Panel on Interdisciplinarity in Teaching by Clodagh Brook – Society for Italian Studies Biennial Conference, Durham, 8th July 2013

Interdisciplinarity is everywhere seen as normative, necessary, and part of what we do, and need to do, as academics.It’s good, isn’t it, to bring in documentaries when we teach history? It makes our courses more alive, surely, if we bring in paintings when we teach Renaissance literature? One can argue too that literature and film, the mainstays of our Italian Studies programmes, are also per se interdisciplinary – containing within them economics, psychology, philosophy, cultural studies and so on. However, despite the omnipresence of interdisciplinarity, as Alan Liu puts it (1989), interdisciplinary study is the most seriously underthought critical, pedagogical and institutional concept in the modern academy.

In the paper, the first question posed by Dr Brook was whether interdisciplinary practice could strengthen the position of the discipline. She discussed what happens when Italian Studies lecturers work across campus to create networks (for a formalisation of this process, see Columbia University’s The Italian Academy founded 1991), or how working with those in other fields outside of academia facilitates impact cases and helps the discipline grow its public engagement profile, thus strengthening its position nationally.

However, she also addressed the threat of disaggregation. In his book, The University in Ruins, Bill Readings challenges some of the ambitious claims made for interdisciplinarity, suggesting that the term is malleable, and can be easily appropriated in pursuit of the market-orientated university’s aims. In other words, interdisciplinarity has as much to do with Universities managing budgets and being flexible to the demands of the marketplace as it does with the admirable aims of intellectual dialogue and co-operation, since merging departments into interdisciplinary programmes can be a form of downsizing and cost-cutting (Readings, 191). This is not to say that interdisciplinarity is bad, per se, but that we need to be careful of how it is used. The second danger that needs to be faced is that of losing a sense of an overarching shape or sense to the disciplines. It is by means of disciplines that thinking traditions take shape and they have contributed immensely to the production of knowledge (Mills in the HEA’s Interdisciplinarity: A Literature Review, 2007), and to its curation and defence. They promote rigour and depth, which provides a good foil to the breadth of interdisciplinarity. If the discipline changes rapidly and in different ways from University to University it is hard to defend the need to have anything specific at all within its borders.
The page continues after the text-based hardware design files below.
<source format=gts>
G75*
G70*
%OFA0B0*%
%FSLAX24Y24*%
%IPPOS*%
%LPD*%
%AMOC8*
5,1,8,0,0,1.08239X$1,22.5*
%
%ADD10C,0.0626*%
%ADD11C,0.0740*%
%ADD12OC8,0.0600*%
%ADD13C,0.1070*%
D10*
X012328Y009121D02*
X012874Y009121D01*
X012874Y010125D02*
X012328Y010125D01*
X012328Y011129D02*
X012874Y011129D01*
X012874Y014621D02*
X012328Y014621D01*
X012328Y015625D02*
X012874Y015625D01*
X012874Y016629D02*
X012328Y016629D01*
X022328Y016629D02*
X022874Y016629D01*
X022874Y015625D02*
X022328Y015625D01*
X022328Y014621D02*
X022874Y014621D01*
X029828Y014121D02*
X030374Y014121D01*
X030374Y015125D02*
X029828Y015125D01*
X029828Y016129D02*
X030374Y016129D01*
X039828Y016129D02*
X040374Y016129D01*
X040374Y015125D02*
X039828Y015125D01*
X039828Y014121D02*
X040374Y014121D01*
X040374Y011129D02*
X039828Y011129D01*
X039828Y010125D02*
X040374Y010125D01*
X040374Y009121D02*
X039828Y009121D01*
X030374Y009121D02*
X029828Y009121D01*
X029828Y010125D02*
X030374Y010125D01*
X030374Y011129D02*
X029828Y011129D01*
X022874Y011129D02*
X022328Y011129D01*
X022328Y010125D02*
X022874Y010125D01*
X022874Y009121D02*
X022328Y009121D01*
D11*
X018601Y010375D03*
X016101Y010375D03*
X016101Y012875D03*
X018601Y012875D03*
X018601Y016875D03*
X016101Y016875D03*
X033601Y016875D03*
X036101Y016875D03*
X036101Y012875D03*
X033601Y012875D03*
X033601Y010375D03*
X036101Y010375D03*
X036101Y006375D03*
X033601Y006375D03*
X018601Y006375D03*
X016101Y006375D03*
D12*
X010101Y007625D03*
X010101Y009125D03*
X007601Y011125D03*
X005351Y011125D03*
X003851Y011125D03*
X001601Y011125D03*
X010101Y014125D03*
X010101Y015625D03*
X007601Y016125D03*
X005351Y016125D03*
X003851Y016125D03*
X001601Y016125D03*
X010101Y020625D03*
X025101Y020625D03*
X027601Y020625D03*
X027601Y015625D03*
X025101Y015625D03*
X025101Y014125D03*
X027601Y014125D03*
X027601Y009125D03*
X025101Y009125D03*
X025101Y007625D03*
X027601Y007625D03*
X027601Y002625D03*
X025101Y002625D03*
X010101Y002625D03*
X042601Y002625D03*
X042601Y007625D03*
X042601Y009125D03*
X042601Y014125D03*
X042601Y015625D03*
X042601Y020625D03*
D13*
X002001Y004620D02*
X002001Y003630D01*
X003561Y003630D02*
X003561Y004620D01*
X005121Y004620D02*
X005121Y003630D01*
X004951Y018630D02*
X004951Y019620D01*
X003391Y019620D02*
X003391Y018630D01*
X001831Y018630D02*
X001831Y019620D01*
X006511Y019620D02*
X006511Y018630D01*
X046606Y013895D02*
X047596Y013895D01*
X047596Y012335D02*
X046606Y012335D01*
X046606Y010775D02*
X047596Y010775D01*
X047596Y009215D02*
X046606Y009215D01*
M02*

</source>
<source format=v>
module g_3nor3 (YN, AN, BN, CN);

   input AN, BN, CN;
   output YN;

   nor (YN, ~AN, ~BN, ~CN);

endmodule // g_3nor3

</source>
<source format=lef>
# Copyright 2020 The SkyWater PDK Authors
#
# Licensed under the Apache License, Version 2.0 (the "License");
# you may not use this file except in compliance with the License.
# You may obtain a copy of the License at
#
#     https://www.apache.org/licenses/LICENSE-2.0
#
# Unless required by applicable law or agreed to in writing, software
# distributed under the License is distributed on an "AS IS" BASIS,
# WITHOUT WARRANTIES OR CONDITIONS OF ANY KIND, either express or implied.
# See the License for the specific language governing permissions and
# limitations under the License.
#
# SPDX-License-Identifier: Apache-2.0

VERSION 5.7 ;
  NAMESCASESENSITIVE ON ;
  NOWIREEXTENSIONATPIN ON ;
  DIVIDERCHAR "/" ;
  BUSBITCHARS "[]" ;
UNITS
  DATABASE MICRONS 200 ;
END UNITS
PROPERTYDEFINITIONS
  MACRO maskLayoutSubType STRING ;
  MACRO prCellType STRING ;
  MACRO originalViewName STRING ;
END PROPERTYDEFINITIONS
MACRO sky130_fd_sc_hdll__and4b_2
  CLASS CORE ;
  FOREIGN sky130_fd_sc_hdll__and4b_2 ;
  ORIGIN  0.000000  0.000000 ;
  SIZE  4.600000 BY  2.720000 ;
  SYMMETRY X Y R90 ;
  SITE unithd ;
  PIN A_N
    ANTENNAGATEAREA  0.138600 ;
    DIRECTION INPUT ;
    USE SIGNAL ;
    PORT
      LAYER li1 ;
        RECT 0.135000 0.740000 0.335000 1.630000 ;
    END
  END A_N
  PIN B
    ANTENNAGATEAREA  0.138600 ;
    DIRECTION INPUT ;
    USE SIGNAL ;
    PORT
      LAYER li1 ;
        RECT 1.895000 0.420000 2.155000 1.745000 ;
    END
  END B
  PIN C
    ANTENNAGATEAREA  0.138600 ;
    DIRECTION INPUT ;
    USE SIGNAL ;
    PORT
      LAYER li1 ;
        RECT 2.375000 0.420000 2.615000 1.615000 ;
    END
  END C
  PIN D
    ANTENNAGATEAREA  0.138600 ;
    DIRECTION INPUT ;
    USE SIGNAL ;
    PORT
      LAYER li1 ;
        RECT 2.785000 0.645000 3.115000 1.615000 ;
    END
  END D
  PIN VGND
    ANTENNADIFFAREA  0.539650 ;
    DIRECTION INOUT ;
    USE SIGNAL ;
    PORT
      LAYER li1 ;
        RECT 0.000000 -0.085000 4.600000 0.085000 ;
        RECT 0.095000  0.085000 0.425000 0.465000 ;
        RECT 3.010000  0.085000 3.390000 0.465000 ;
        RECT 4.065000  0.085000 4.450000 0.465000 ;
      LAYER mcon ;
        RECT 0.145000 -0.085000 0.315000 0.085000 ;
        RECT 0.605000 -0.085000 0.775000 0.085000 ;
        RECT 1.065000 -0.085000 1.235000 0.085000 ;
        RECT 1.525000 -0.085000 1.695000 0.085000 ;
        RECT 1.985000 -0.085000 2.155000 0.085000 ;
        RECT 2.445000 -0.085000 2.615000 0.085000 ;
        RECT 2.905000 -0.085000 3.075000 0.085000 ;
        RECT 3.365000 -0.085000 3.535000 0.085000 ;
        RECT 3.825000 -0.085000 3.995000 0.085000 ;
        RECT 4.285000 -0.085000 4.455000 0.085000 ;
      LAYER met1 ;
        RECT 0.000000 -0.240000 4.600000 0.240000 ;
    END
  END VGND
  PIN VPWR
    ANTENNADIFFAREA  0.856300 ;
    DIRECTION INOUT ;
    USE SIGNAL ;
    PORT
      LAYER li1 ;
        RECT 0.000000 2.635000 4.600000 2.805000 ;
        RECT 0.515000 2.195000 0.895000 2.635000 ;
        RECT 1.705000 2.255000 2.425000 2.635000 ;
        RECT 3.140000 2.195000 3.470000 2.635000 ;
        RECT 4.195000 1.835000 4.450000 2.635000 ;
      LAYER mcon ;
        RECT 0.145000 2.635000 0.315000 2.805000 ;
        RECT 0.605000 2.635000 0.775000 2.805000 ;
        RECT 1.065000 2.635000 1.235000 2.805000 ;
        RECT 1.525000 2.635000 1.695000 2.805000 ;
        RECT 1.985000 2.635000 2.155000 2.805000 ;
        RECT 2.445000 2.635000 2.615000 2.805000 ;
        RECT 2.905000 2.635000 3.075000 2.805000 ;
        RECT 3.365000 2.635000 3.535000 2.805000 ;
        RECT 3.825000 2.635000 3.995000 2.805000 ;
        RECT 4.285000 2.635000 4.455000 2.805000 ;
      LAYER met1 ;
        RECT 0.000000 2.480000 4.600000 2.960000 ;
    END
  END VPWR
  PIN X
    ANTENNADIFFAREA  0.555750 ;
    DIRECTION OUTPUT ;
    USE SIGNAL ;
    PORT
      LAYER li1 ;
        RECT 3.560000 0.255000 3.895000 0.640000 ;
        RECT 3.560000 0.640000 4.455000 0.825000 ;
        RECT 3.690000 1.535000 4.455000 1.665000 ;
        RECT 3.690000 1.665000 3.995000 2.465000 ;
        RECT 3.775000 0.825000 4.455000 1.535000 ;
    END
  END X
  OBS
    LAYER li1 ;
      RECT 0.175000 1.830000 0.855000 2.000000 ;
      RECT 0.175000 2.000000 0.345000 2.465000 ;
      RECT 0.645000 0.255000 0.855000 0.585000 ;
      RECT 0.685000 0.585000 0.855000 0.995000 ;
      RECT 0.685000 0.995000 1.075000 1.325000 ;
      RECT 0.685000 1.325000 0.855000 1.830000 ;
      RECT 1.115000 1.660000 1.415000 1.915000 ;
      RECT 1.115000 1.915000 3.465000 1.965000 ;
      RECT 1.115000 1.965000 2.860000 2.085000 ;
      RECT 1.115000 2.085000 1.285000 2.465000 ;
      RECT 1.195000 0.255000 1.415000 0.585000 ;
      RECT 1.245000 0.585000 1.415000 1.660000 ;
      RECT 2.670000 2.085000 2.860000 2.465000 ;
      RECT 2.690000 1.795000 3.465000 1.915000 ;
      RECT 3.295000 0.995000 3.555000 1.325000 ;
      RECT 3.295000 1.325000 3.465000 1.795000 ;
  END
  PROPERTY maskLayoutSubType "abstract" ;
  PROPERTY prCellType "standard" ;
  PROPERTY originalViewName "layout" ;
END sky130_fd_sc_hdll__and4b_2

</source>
While interdisciplinary brings benefits, these potential threats need to be taken on board.

In the paper, Dr Brook also explored a second question: how can we use interdisciplinarity (and pluridisciplinarity) to make teaching more interesting and worthwhile for students. She explored various possibilities, including clarifying student pathways with students, rethinking our introductory courses so that they also pose questions about the discipline and what questions get asked within it and who its players are (and are not), asking students to co-write essays with fellow students from other Departments, like History of Art or Architecture, inviting guest lecturers from other Departments to give classes on our courses, and using the Year Abroad better as a living laboratory for art, architecture, cinema, music. Here too, there are, of course, potential obstacles, such as the time-consuming organisation of team teaching and pedagogical issues around replacing depth of understanding with breadth.
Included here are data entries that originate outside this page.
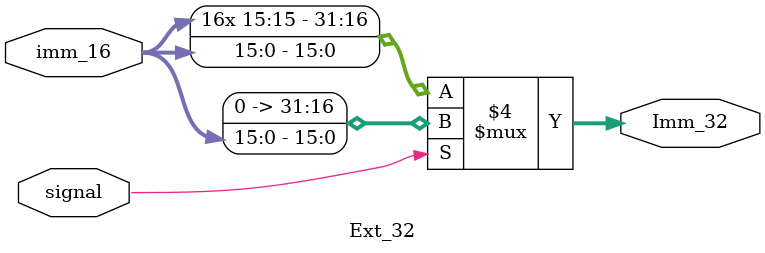
<source format=v>
`timescale 1ns / 1ps
module Ext_32(input [15:0] imm_16,
				  input signal,
				  output reg[31:0] Imm_32
				 );
	always @* begin
		if(signal == 0)
			Imm_32 = {{16{imm_16[15]}},imm_16};			//À©Õ¹Îª32Î»·ûºÅÊý
		else
			Imm_32 = {{16{0}}, imm_16};
		end
endmodule

</source>
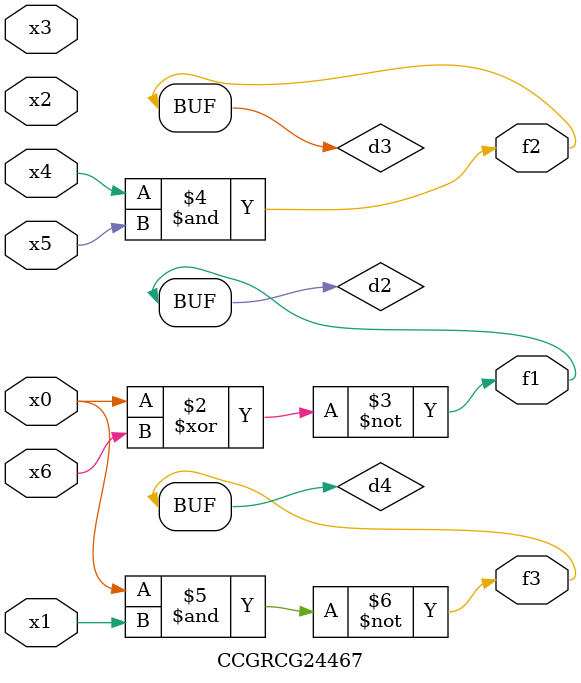
<source format=v>
module CCGRCG24467(
	input x0, x1, x2, x3, x4, x5, x6,
	output f1, f2, f3
);

	wire d1, d2, d3, d4;

	nor (d1, x0);
	xnor (d2, x0, x6);
	and (d3, x4, x5);
	nand (d4, x0, x1);
	assign f1 = d2;
	assign f2 = d3;
	assign f3 = d4;
endmodule

</source>
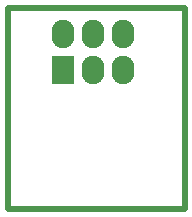
<source format=gbr>
G04 #@! TF.FileFunction,Soldermask,Bot*
%FSLAX46Y46*%
G04 Gerber Fmt 4.6, Leading zero omitted, Abs format (unit mm)*
G04 Created by KiCad (PCBNEW 4.0.6-e0-6349~52~ubuntu16.10.1) date Sun Mar 26 20:03:33 2017*
%MOMM*%
%LPD*%
G01*
G04 APERTURE LIST*
%ADD10C,0.100000*%
%ADD11C,0.500000*%
%ADD12R,1.924000X2.398980*%
%ADD13O,1.924000X2.398980*%
G04 APERTURE END LIST*
D10*
D11*
X111125000Y-55350000D02*
X111125000Y-72350000D01*
X126125000Y-55350000D02*
X111125000Y-55350000D01*
X126125000Y-72350000D02*
X126125000Y-55350000D01*
X111125000Y-72350000D02*
X126125000Y-72350000D01*
D12*
X115860000Y-60618920D03*
D13*
X115860000Y-57581080D03*
X118400000Y-60618920D03*
X118400000Y-57581080D03*
X120940000Y-60618920D03*
X120940000Y-57581080D03*
M02*

</source>
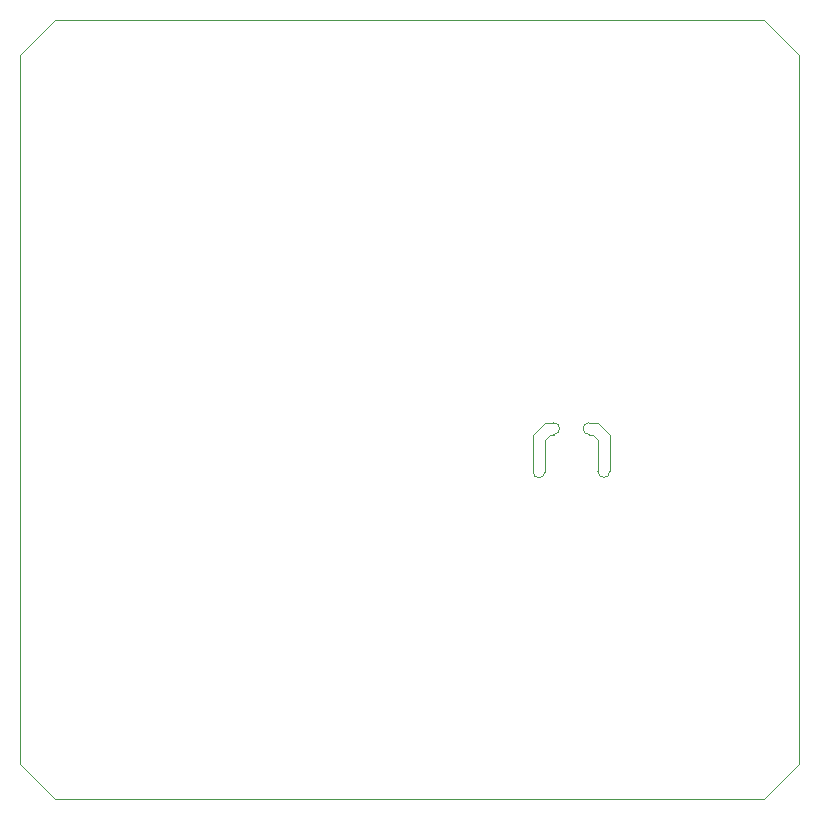
<source format=gm1>
%TF.GenerationSoftware,KiCad,Pcbnew,(5.99.0-10830-g25678ee00d)*%
%TF.CreationDate,2021-08-24T11:38:22+02:00*%
%TF.ProjectId,OpenTurn,4f70656e-5475-4726-9e2e-6b696361645f,rev?*%
%TF.SameCoordinates,Original*%
%TF.FileFunction,Profile,NP*%
%FSLAX46Y46*%
G04 Gerber Fmt 4.6, Leading zero omitted, Abs format (unit mm)*
G04 Created by KiCad (PCBNEW (5.99.0-10830-g25678ee00d)) date 2021-08-24 11:38:22*
%MOMM*%
%LPD*%
G01*
G04 APERTURE LIST*
%TA.AperFunction,Profile*%
%ADD10C,0.050000*%
%TD*%
G04 APERTURE END LIST*
D10*
X94000000Y-157000000D02*
X93999999Y-97000000D01*
X156999999Y-94000000D02*
X96999999Y-94000000D01*
X139200002Y-129125000D02*
X138874998Y-129125000D01*
X143950000Y-129150000D02*
X142925000Y-128125000D01*
X142199998Y-129125000D02*
X142525000Y-129125000D01*
X156999999Y-94000000D02*
X160000000Y-97000000D01*
X142925000Y-128125000D02*
X142200002Y-128125000D01*
X138874998Y-129125000D02*
X138449998Y-129550000D01*
X96999999Y-94000000D02*
X93999999Y-97000000D01*
X139199998Y-128125000D02*
G75*
G02*
X139200002Y-129125000I2J-500000D01*
G01*
X160000000Y-157000000D02*
X160000000Y-97000000D01*
X138474998Y-128125000D02*
X139199998Y-128125000D01*
X97000000Y-160000000D02*
X94000000Y-157000000D01*
X138450000Y-132275000D02*
G75*
G02*
X137450000Y-132275000I-500000J0D01*
G01*
X137450000Y-132275000D02*
X137449998Y-129150000D01*
X142950000Y-132250000D02*
X142950000Y-129550000D01*
X97000000Y-160000000D02*
X157000000Y-160000000D01*
X142525000Y-129125000D02*
X142950000Y-129550000D01*
X142200002Y-128125000D02*
G75*
G03*
X142199998Y-129125000I-2J-500000D01*
G01*
X142950000Y-132250000D02*
G75*
G03*
X143950000Y-132250000I500000J0D01*
G01*
X137449998Y-129150000D02*
X138474998Y-128125000D01*
X138450000Y-132275000D02*
X138449998Y-129550000D01*
X143950000Y-132250000D02*
X143950000Y-129150000D01*
X157000000Y-160000000D02*
X160000000Y-157000000D01*
M02*

</source>
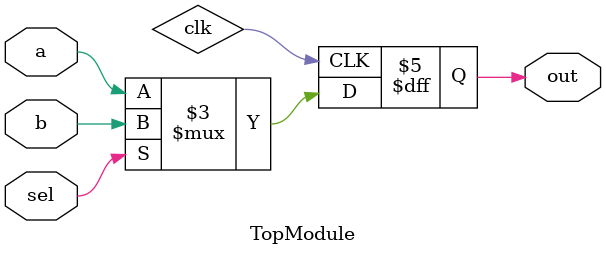
<source format=sv>

module TopModule (
  input wire a,
  input wire b,
  input wire sel,
  output reg out
);

always @(posedge clk) begin
  if (sel)
    out <= b;
  else
    out <= a;
end

// Add clock input and synchronization as needed
// assumption: clk is provided externally
// e.g., TopModule clk (a, b, sel, out); in another module with clk input

endmodule

// VERILOG-EVAL: abnormal backticks count
// VERILOG-EVAL: errant inclusion of module definition

</source>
Italian Studies is already an interdisciplinary, or probably more exactly, a pluridisciplinary discipline. We have film and literature in our Departments in a pluridisciplinary way, but how often do we bring them together and ask, for example, how has cinema affected writing in Italy? Dr Brook ended the presentation by suggesting that we think more about where the gaps in our interdisciplinary/pluridisciplinary practice lie. Who are we not working with and why? Why are we working so little with Education, with Psychology, with Music, even English and IT, and into the hard sciences? Our discipline, if not looked at with due reflexivity, loses sight of the amount of knowledge not accessible to it by the limits of its boundaries. We need too to be more aware of our interdisciplinary practice and to communicate this to students and to find the right balance in our courses between breadth and depth in our courses.

This is a time of change and challenge for Italian Studies. The relation of this discipline to others is crucial to navigating the threats of disaggregation and strengthening our hand.